[Opening RECORDS FOR PROCESSING section]

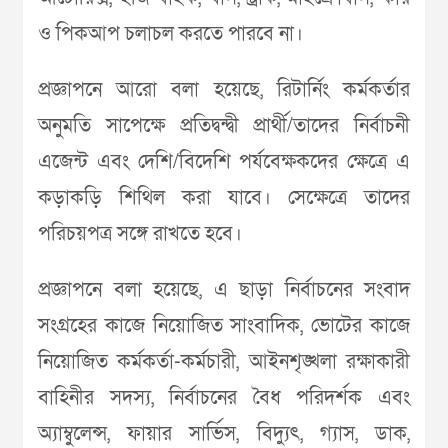
ও পিকআপ চলাচল করতে পারবে না।
প্রজ্ঞাপনে আরো বলা হয়েছে, রিটার্নিং কর্মকর্তার
অনুমতি সাপেক্ষে প্রতিদ্বন্দ্বী প্রার্থী/তাদের নির্বাচনী
এজেন্ট এবং দেশি/বিদেশি পর্যবেক্ষকদের ক্ষেত্রে এ
কড়াকড়ি শিথিল করা যাবে। সেক্ষেত্রে তাদের
পরিচয়পত্র সঙ্গে রাখতে হবে।
প্রজ্ঞাপনে বলা হয়েছে, এ ছাড়া নির্বাচনের সংবাদ
সংগ্রহের কাজে নিয়োজিত সাংবাদিক, ভোটের কাজে
নিয়োজিত কর্মকর্তা-কর্মচারী, আইনশৃঙ্খলা রক্ষাকারী
বাহিনীর সদস্য, নির্বাচনের বৈধ পরিদর্শক এবং
অ্যাম্বুলেন্স, ফায়ার সার্ভিস, বিদ্যুৎ, গ্যাস, ডাক,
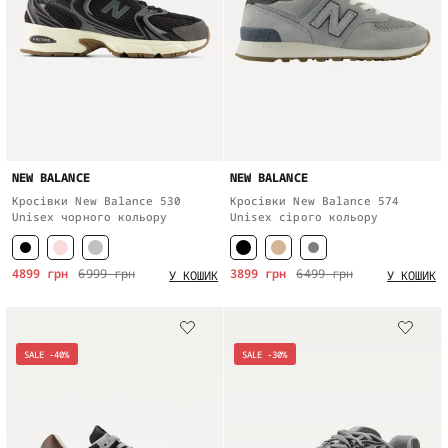
NEW BALANCE
NEW BALANCE
Кросівки New Balance 530
Кросівки New Balance 574
Unisex чорного кольору
Unisex сірого кольору
4899 грн
6999 грн
3899 грн
6499 грн
У КОШИК
У КОШИК
SALE -40%
SALE -30%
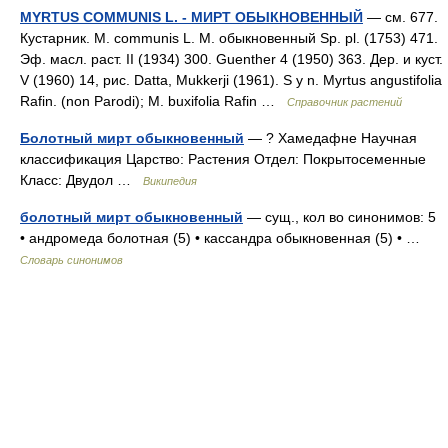
MYRTUS COMMUNIS L. - МИРТ ОБЫКНОВЕННЫЙ
— см. 677.
Кустарник. М. communis L. М. обыкновенный Sp. pl. (1753) 471.
Эф. масл. раст. II (1934) 300. Guenther 4 (1950) 363. Дер. и куст.
V (1960) 14, рис. Datta, Mukkerji (1961). S y n. Myrtus angustifolia
Rafin. (non Parodi); M. buxifolia Rafin …
Справочник растений
Болотный мирт обыкновенный
— ? Хамедафне Научная
классификация Царство: Растения Отдел: Покрытосеменные
Класс: Двудол …
Википедия
болотный мирт обыкновенный
— сущ., кол во синонимов: 5
• андромеда болотная (5) • кассандра обыкновенная (5) • …
Словарь синонимов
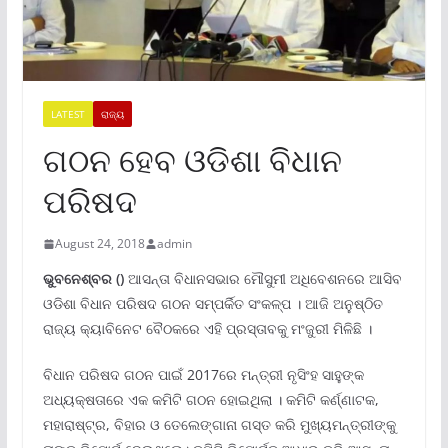
LATEST
ରାଜ୍ୟ
ଗଠନ ହେବ ଓଡିଶା ବିଧାନ
ପରିଷଦ
August 24, 2018
admin
ଭୁବନେ
ଶ୍ବର ()
ଆସନ୍ତା ବିଧାନସଭାର ମୌସୁମୀ ଅଧିବେଶନରେ ଆସିବ
ଓଡିଶା ବିଧାନ ପରିଷଦ ଗଠନ ସମ୍ପର୍କିତ ସଂକଳ୍ପ । ଆଜି ଅନୁଷ୍ଠିତ
ରାଜ୍ୟ କ୍ୟାବିନେଟ ବୈଠକରେ ଏହି ପ୍ରସ୍ତାବକୁ ମଂଜୁରୀ ମିଳିଛି ।
ବିଧାନ ପରିଷଦ ଗଠନ ପାଇଁ 2017ରେ ମନ୍ତ୍ରୀ ନୃସିଂହ ସାହୁଙ୍କ
ଅଧ୍ୟକ୍ଷତାରେ ଏକ କମିଟି ଗଠନ ହୋଇଥିଲା । କମିଟି କର୍ଣ୍ଣାଟକ,
ମହାରାଷ୍ଟ୍ର, ବିହାର ଓ ତେଲେଙ୍ଗାନା ଗସ୍ତ କରି ମୁଖ୍ୟମନ୍ତ୍ରୀଙ୍କୁ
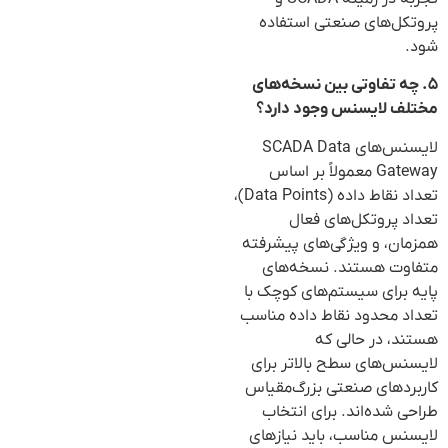
پروتکل‌های صنعتی استفاده
شود.
۵. چه تفاوتی بین نسخه‌های
مختلف لایسنس وجود دارد؟
لایسنس‌های SCADA Data
Gateway معمولاً بر اساس
تعداد نقاط داده (Data Points)،
تعداد پروتکل‌های فعال
همزمان، و ویژگی‌های پیشرفته
متفاوت هستند. نسخه‌های
پایه برای سیستم‌های کوچک با
تعداد محدود نقاط داده مناسب
هستند، در حالی که
لایسنس‌های سطح بالاتر برای
کاربردهای صنعتی بزرگ‌مقیاس
طراحی شده‌اند. برای انتخاب
لایسنس مناسب، باید نیازهای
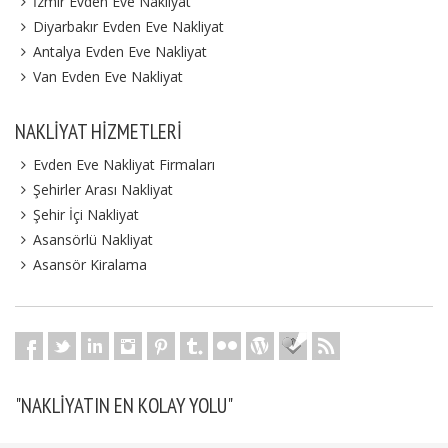
İzmir Evden Eve Nakliyat
Diyarbakır Evden Eve Nakliyat
Antalya Evden Eve Nakliyat
Van Evden Eve Nakliyat
NAKLIYAT HIZMETLERI
Evden Eve Nakliyat Firmaları
Şehirler Arası Nakliyat
Şehir İçi Nakliyat
Asansörlü Nakliyat
Asansör Kiralama
"NAKLIYATIN EN KOLAY YOLU"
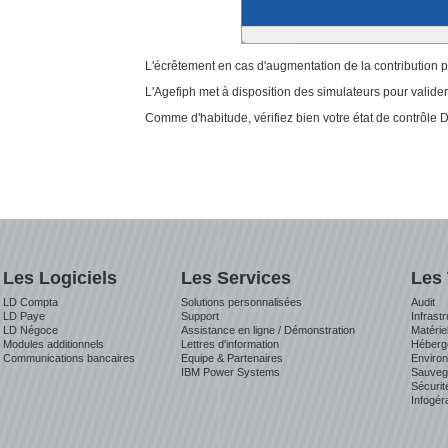
L'écrêtement en cas d'augmentation de la contribution p
L'Agefiph met à disposition des simulateurs pour valider
Comme d'habitude, vérifiez bien votre état de contrôle 
Les Logiciels
Les Services
Les
LD Compta
Solutions personnalisées
Audit
LD Paye
Support
Infrast
LD Négoce
Assistance en ligne / Démonstration
Matérie
Modules additionnels
Lettres d'information
Héberg
Communications bancaires
Equipe & Partenaires
Environ
IBM Power Systems
Sauveg
Sécurit
Infogér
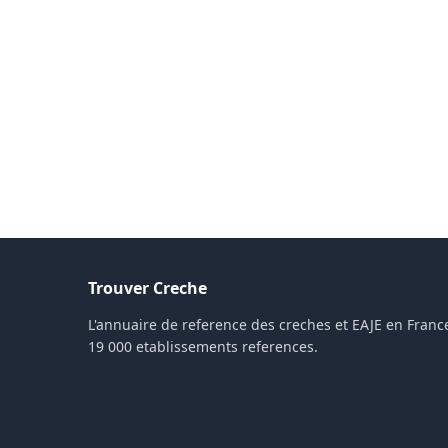
Trouver Creche
L'annuaire de reference des creches et EAJE en France
19 000 etablissements references.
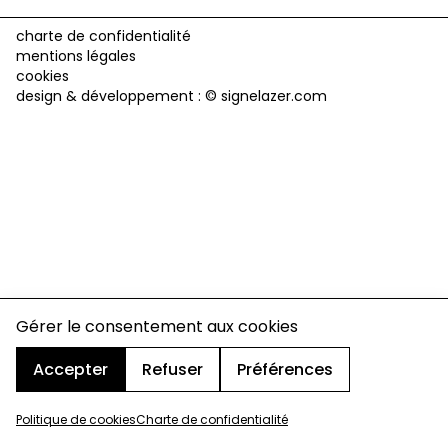
charte de confidentialité
mentions légales
cookies
design & développement :
© signelazer.com
Gérer le consentement aux cookies
Accepter
Refuser
Préférences
Politique de cookies
Charte de confidentialité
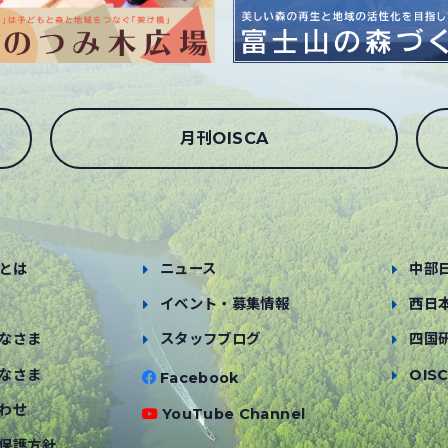
月刊OISCA
とは
ニュース
中部
イベント・募集情報
西日
なさま
スタッフブログ
四国
なさま
OISC
Facebook
わせ
YouTube Channel
保護方針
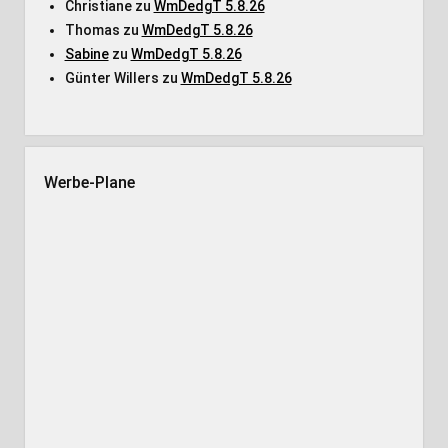
Christiane
zu
WmDedgT 5.8.26
Thomas
zu
WmDedgT 5.8.26
Sabine
zu
WmDedgT 5.8.26
Günter Willers
zu
WmDedgT 5.8.26
Werbe-Plane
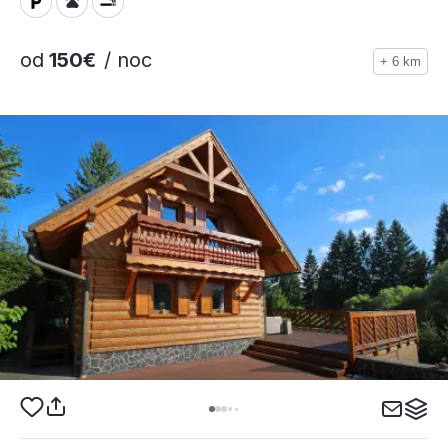
od
150€
/ noc
+ 6 km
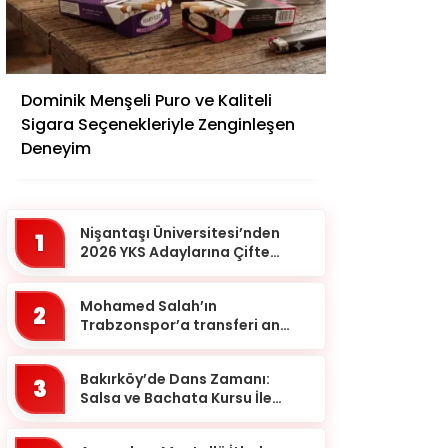
Adana
Dominik Menşeli Puro ve Kaliteli
Adıyaman
Sigara Seçenekleriyle Zenginleşen
Afyonkarahisar
Deneyim
Ağrı
Aksaray
Nişantaşı Üniversitesi’nden
1
Amasya
2026 YKS Adaylarına Çifte
Güvence: Sabit Ücret ve
Ankara
Kesintisiz Burs
Mohamed Salah’ın
2
Antalya
Trabzonspor’a transferi an
meselesi!
Ardahan
Bakırköy’de Dans Zamanı:
Artvin
3
Salsa ve Bachata Kursu İle
Aydın
Ritmi Yakalayın!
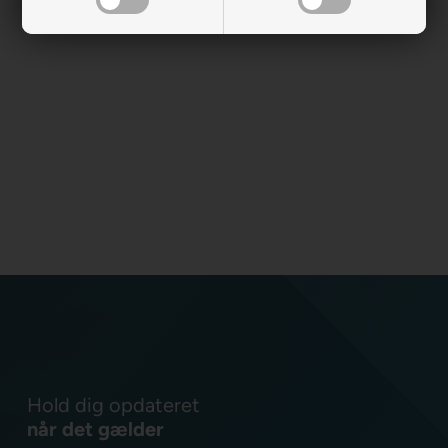
Hold dig opdateret
når det gælder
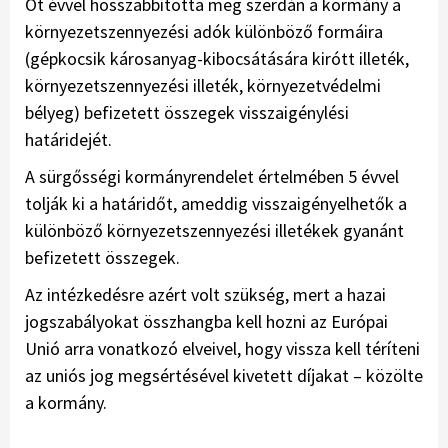
Öt évvel hosszabbította meg szerdán a kormány a
környezetszennyezési adók különböző formáira
(gépkocsik károsanyag-kibocsátására kirótt illeték,
környezetszennyezési illeték, környezetvédelmi
bélyeg) befizetett összegek visszaigénylési
határidejét.
A sürgősségi kormányrendelet értelmében 5 évvel
tolják ki a határidőt, ameddig visszaigényelhetők a
különböző környezetszennyezési illetékek gyanánt
befizetett összegek.
Az intézkedésre azért volt szükség, mert a hazai
jogszabályokat összhangba kell hozni az Európai
Unió arra vonatkozó elveivel, hogy vissza kell téríteni
az uniós jog megsértésével kivetett díjakat – közölte
a kormány.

[Closing RECORDS FOR PROCESSING section]

The line containing "L'écrêtement en cas" marks the end: copy exactly every line from the start of the records up to and including it, leaving out the pictures.

ও পিকআপ চলাচল করতে পারবে না।
প্রজ্ঞাপনে আরো বলা হয়েছে, রিটার্নিং কর্মকর্তার
অনুমতি সাপেক্ষে প্রতিদ্বন্দ্বী প্রার্থী/তাদের নির্বাচনী
এজেন্ট এবং দেশি/বিদেশি পর্যবেক্ষকদের ক্ষেত্রে এ
কড়াকড়ি শিথিল করা যাবে। সেক্ষেত্রে তাদের
পরিচয়পত্র সঙ্গে রাখতে হবে।
প্রজ্ঞাপনে বলা হয়েছে, এ ছাড়া নির্বাচনের সংবাদ
সংগ্রহের কাজে নিয়োজিত সাংবাদিক, ভোটের কাজে
নিয়োজিত কর্মকর্তা-কর্মচারী, আইনশৃঙ্খলা রক্ষাকারী
বাহিনীর সদস্য, নির্বাচনের বৈধ পরিদর্শক এবং
অ্যাম্বুলেন্স, ফায়ার সার্ভিস, বিদ্যুৎ, গ্যাস, ডাক,
NEW BALANCE
NEW BALANCE
Кросівки New Balance 530
Кросівки New Balance 574
Unisex чорного кольору
Unisex сірого кольору
4899 грн
6999 грн
3899 грн
6499 грн
У КОШИК
У КОШИК
SALE -40%
SALE -30%
MYRTUS COMMUNIS L. - МИРТ ОБЫКНОВЕННЫЙ
— см. 677.
Кустарник. М. communis L. М. обыкновенный Sp. pl. (1753) 471.
Эф. масл. раст. II (1934) 300. Guenther 4 (1950) 363. Дер. и куст.
V (1960) 14, рис. Datta, Mukkerji (1961). S y n. Myrtus angustifolia
Rafin. (non Parodi); M. buxifolia Rafin …
Справочник растений
Болотный мирт обыкновенный
— ? Хамедафне Научная
классификация Царство: Растения Отдел: Покрытосеменные
Класс: Двудол …
Википедия
болотный мирт обыкновенный
— сущ., кол во синонимов: 5
• андромеда болотная (5) • кассандра обыкновенная (5) • …
Словарь синонимов
LATEST
ରାଜ୍ୟ
ଗଠନ ହେବ ଓଡିଶା ବିଧାନ
ପରିଷଦ
August 24, 2018
admin
ଭୁବନେ
ଶ୍ବର ()
ଆସନ୍ତା ବିଧାନସଭାର ମୌସୁମୀ ଅଧିବେଶନରେ ଆସିବ
ଓଡିଶା ବିଧାନ ପରିଷଦ ଗଠନ ସମ୍ପର୍କିତ ସଂକଳ୍ପ । ଆଜି ଅନୁଷ୍ଠିତ
ରାଜ୍ୟ କ୍ୟାବିନେଟ ବୈଠକରେ ଏହି ପ୍ରସ୍ତାବକୁ ମଂଜୁରୀ ମିଳିଛି ।
ବିଧାନ ପରିଷଦ ଗଠନ ପାଇଁ 2017ରେ ମନ୍ତ୍ରୀ ନୃସିଂହ ସାହୁଙ୍କ
ଅଧ୍ୟକ୍ଷତାରେ ଏକ କମିଟି ଗଠନ ହୋଇଥିଲା । କମିଟି କର୍ଣ୍ଣାଟକ,
ମହାରାଷ୍ଟ୍ର, ବିହାର ଓ ତେଲେଙ୍ଗାନା ଗସ୍ତ କରି ମୁଖ୍ୟମନ୍ତ୍ରୀଙ୍କୁ
پروتکل‌های صنعتی استفاده
شود.
۵. چه تفاوتی بین نسخه‌های
مختلف لایسنس وجود دارد؟
لایسنس‌های SCADA Data
Gateway معمولاً بر اساس
تعداد نقاط داده (Data Points)،
تعداد پروتکل‌های فعال
همزمان، و ویژگی‌های پیشرفته
متفاوت هستند. نسخه‌های
پایه برای سیستم‌های کوچک با
تعداد محدود نقاط داده مناسب
هستند، در حالی که
لایسنس‌های سطح بالاتر برای
کاربردهای صنعتی بزرگ‌مقیاس
طراحی شده‌اند. برای انتخاب
لایسنس مناسب، باید نیازهای
İzmir Evden Eve Nakliyat
Diyarbakır Evden Eve Nakliyat
Antalya Evden Eve Nakliyat
Van Evden Eve Nakliyat
NAKLIYAT HIZMETLERI
Evden Eve Nakliyat Firmaları
Şehirler Arası Nakliyat
Şehir İçi Nakliyat
Asansörlü Nakliyat
Asansör Kiralama
"NAKLIYATIN EN KOLAY YOLU"
L'écrêtement en cas d'augmentation de la contribution p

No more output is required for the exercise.